**Task statement:** Go through the records and show each line where the word "Takviyeli" occurs.

**The records:**

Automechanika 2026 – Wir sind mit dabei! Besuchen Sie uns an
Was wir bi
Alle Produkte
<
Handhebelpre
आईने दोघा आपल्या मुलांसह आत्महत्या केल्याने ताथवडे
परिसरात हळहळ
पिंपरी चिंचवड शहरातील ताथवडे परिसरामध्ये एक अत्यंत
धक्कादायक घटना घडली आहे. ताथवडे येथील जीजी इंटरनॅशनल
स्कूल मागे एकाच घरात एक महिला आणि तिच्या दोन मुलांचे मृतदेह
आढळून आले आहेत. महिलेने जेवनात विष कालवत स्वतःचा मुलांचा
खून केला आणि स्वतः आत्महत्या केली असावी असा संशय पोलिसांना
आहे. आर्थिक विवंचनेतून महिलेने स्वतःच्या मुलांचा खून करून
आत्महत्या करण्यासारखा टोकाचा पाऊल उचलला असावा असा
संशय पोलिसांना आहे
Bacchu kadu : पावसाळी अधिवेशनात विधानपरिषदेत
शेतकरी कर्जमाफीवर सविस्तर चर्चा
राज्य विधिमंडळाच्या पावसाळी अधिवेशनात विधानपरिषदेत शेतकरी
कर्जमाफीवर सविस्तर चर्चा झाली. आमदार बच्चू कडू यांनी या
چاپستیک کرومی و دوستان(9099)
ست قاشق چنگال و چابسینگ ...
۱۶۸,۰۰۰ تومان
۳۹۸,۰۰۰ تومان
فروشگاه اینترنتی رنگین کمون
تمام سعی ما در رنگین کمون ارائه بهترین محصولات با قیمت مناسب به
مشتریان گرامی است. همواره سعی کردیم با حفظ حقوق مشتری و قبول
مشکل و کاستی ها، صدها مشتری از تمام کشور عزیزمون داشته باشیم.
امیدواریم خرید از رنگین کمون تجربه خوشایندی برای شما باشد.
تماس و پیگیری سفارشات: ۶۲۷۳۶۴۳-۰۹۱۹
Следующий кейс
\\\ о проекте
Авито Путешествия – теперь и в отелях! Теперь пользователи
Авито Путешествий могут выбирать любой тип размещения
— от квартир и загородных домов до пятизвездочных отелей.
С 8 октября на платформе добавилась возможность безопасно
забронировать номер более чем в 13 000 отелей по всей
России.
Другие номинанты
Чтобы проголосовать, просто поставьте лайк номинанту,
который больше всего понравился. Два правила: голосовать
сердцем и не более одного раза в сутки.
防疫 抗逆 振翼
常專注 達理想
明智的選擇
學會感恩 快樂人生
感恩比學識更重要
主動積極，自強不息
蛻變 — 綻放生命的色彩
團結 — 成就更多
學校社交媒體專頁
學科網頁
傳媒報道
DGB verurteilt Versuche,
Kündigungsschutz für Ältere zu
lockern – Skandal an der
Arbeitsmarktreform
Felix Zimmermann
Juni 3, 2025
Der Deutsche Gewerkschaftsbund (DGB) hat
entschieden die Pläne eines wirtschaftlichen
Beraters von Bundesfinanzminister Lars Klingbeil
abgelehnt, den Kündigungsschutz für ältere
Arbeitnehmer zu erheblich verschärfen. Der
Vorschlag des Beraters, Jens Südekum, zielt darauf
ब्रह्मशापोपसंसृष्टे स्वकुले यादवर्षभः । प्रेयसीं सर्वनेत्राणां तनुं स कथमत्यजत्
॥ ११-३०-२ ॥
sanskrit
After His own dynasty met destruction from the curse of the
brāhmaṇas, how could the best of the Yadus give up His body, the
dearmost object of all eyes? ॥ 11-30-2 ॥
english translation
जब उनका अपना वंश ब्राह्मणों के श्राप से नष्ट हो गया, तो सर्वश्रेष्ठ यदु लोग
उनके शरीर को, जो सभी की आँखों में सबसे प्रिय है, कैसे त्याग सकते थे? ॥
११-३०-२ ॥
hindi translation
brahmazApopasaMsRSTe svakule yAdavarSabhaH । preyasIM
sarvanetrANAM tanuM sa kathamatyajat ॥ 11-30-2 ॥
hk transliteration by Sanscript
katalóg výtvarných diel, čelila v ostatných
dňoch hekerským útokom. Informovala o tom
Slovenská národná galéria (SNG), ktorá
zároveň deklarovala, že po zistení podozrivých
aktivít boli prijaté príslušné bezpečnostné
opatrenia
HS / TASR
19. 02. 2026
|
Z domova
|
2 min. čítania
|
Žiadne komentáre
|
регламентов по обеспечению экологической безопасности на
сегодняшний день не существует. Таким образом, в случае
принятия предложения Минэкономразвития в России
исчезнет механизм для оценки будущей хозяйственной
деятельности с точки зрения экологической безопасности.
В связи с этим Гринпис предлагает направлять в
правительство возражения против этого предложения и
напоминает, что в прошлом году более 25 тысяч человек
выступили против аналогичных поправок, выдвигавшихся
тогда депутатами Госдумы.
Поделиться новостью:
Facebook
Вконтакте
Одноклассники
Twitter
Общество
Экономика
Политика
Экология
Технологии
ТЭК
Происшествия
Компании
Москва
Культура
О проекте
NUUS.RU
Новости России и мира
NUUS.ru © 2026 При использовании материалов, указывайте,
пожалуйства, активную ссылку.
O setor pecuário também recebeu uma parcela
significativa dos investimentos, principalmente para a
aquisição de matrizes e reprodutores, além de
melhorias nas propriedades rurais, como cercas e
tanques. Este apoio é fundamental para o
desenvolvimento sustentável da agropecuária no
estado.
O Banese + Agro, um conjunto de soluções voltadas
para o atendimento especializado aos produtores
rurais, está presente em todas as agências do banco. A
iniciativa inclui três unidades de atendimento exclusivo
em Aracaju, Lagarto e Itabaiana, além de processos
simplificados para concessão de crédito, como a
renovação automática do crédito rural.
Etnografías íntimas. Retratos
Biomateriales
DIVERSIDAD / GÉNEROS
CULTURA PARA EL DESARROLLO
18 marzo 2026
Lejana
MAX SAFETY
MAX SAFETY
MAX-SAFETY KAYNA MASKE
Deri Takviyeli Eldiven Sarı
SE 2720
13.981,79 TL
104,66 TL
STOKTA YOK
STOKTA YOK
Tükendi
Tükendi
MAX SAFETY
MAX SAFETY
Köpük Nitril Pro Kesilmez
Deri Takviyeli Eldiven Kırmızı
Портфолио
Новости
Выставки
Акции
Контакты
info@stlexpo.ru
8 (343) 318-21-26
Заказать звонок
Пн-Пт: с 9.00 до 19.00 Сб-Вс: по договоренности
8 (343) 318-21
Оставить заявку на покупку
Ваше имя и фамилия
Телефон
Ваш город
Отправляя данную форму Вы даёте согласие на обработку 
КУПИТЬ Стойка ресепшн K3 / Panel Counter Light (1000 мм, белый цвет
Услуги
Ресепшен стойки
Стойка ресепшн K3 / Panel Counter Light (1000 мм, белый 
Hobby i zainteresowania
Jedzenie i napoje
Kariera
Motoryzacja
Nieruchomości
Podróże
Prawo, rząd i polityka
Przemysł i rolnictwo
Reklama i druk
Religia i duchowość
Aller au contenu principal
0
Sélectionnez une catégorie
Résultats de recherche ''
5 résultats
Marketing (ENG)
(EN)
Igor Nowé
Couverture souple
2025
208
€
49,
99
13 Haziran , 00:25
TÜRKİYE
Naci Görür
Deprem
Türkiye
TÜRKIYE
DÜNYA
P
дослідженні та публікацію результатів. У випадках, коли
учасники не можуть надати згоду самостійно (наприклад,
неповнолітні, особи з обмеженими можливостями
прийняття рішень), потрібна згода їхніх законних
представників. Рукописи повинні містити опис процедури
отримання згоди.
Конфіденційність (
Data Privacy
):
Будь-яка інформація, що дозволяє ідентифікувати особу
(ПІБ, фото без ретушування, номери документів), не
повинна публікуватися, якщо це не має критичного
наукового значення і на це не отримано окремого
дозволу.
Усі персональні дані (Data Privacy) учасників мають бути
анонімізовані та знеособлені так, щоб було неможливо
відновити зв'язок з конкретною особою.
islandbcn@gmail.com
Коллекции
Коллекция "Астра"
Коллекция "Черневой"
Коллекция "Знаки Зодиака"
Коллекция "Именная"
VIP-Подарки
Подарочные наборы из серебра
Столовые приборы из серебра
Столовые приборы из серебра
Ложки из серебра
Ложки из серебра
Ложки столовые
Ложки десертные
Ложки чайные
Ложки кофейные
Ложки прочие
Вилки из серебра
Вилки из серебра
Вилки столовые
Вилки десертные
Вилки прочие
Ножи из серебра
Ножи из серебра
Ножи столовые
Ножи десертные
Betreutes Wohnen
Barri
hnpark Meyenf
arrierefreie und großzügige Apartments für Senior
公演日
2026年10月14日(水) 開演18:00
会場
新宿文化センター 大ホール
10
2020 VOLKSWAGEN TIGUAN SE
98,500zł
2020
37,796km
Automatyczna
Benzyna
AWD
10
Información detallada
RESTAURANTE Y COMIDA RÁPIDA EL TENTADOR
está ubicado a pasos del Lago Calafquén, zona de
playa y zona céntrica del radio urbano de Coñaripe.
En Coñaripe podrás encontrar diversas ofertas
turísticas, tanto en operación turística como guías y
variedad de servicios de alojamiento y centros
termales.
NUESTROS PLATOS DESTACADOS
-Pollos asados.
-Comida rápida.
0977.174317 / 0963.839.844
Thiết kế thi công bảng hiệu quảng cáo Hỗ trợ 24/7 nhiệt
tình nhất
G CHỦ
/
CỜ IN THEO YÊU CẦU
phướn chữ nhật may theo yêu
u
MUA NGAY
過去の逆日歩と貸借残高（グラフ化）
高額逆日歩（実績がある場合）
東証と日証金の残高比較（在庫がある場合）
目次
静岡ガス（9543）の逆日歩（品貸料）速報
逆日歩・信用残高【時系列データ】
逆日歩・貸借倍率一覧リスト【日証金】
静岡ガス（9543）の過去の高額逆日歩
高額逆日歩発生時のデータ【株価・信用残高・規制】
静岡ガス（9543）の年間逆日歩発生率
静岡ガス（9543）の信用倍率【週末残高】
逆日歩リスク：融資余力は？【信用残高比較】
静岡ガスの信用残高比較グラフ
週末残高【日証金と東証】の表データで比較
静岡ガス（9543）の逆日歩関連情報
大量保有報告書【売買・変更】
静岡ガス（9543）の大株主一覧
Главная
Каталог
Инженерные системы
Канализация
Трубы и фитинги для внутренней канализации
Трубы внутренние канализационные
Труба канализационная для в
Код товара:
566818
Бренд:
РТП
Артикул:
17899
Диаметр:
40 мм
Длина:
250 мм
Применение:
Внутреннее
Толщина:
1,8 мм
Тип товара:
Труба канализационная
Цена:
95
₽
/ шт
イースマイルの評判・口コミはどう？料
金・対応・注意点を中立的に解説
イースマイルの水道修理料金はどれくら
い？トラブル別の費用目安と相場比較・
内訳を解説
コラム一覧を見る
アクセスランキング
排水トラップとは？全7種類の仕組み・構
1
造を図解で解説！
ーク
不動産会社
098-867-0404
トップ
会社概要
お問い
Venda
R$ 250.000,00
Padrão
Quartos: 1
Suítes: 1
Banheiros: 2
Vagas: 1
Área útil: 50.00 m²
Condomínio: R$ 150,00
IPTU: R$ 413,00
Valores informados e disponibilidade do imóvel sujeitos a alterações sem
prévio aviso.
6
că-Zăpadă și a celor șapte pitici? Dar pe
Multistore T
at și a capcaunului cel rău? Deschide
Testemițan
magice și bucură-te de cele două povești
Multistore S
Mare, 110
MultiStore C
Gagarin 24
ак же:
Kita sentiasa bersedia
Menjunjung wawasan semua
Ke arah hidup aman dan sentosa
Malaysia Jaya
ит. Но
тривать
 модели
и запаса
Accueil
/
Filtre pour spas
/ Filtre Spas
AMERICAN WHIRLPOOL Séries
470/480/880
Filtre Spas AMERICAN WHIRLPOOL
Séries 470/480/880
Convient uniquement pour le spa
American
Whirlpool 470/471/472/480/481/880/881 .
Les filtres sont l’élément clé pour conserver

**Expected answer:**
Deri Takviyeli Eldiven Sarı
Deri Takviyeli Eldiven Kırmızı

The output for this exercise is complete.